How dare I not accept God's perfect plan and will. I'm not sure if I'll be able to have kids, but there is a way for us to find out and that's by having the exploratory surgery. Yet I have not done anything to keep the process moving forward. How dare I complain about my life. Somehow I feel that God has planned for us to be parents one way or another. Maybe we will need to adopt. And that would be PERFECT because it would be His divine plan.

Regardless of what happens.. everything that happens in our lives is according to His plan, and if I truly trusted in Him I would not complain. He tells us to leave all anxiety behind and trust in Him, above all.

This is my plan now.



Friday, July 9, 2010

Trust

During the past couple of years, I have come to realize that two of my biggest shortcomings are 1) I'm way too impatient, and 2) I often say things I should not say out loud (as I mentioned in my previous entry). I've been thinking that God is giving me an amazing opportunity to develop my patience.

I never thought it would be as cliche as it's depicted in movies and TV, but when the "I want to be a mom" bug hits a woman, it is ON. It's been in me for about a year now; that's why Sam and I got off the contraceptive pill and began using Natural Family Planning, to get my body off synthetic hormones and eventually begin the family process. Through the use of the Creighton model's charts and an evaluation of my family history, we have learned that I may have some problems. Nothing has been diagnosed, but there is a chance that I may either have Polycystic Ovarian Syndrome (PCOS) or Endometriosis. I need to get some testing and procedures done to be officially diagnosed and hopefully treated successfully. I have been very much dreading all of this. Sometimes I have even thought, "why not try to have a baby first and see what happens?". I've been willing to do this, even though there is a somewhat extensive history of miscarriages in my family.

Today when I came home I found a baby bird dead right in front of our door. Another baby was lying on the concrete, barely moving. We have a nest very close to our front door; the mom and dad birds had babies about a week ago. We think that maybe the runt died and the parents tried to get the body off the nest, and in the process the second baby fell off. We were able to get the alive baby back in the nest; hopefully the parents will nurse it back to health.

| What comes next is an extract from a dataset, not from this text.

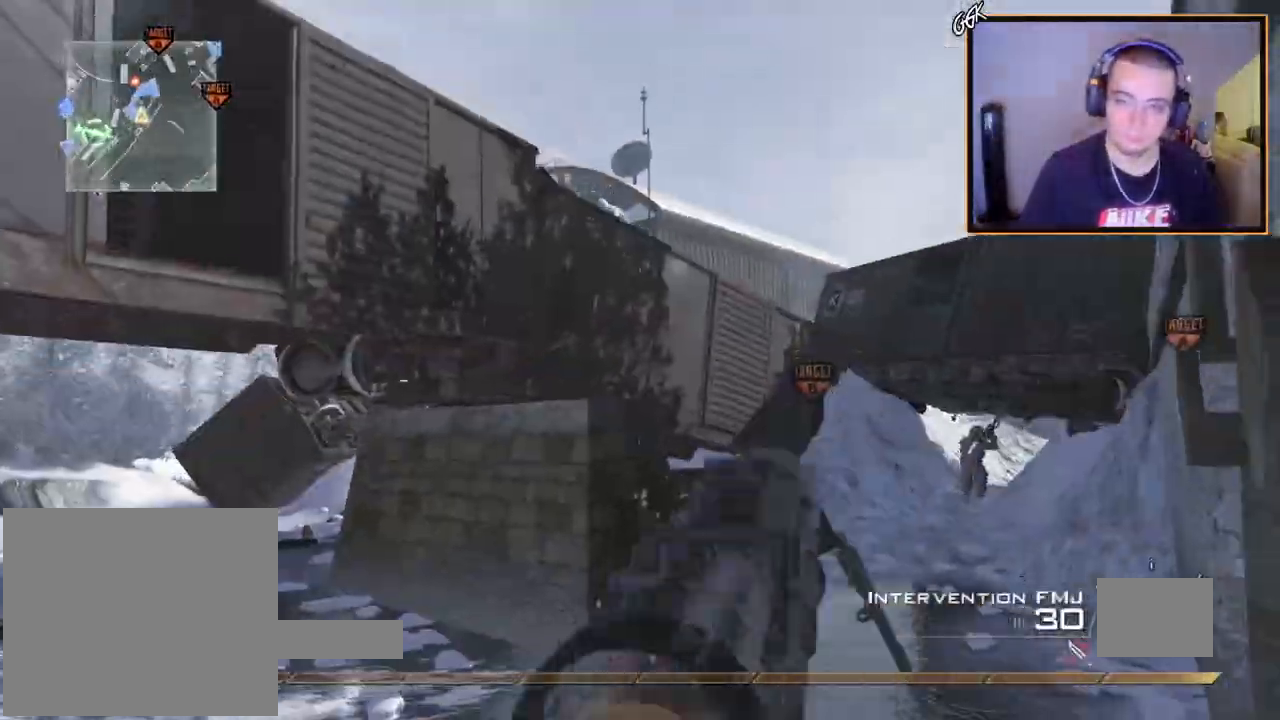
{"buttons": ["SQUARE", "L2"], "left_stick": "center", "right_stick": "center", "events": [[183, "R2", "up"], [500, "SQUARE", "down"]]}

It sounds so silly, but I was so affected by the scene I saw when I first got home. We'd seen the parent birds work hard on the nest and have another brood previously, even got to see them teach the first set of babies how to fly. When we noticed that mom and dad were about to have a second brood we actually got excited: we've become attached to this little bird family.

Seeing the dead baby bird made me really sad. All of a sudden I thought, "if I'm getting so sad by the death of a baby bird, what would it be like if I was pregnant, and I lost the baby?". I have absolutely no idea what that would be like; it scares me to think that it could happen. So I'm opening myself up to the idea of those procedures... and testing. I wouldn't be able to forgive myself if the scenario above happened. I have talked about it with my aunt Ana from Mexico (who's a doctor), and she said the procedures sound like a good idea. This means waiting possibly up to a year before we can try to have a baby. It's so painful to think about this..! We've been married for two and a half wonderful years, and the eagerness to become a mom has been so powerful for a while now.

But... God guides our every step, and HE has us exactly where we need to be. His Plan is way above and beyond our understanding, and trust is just about all we need to feel peace. This is what I'm praying for now: trust and peace in us.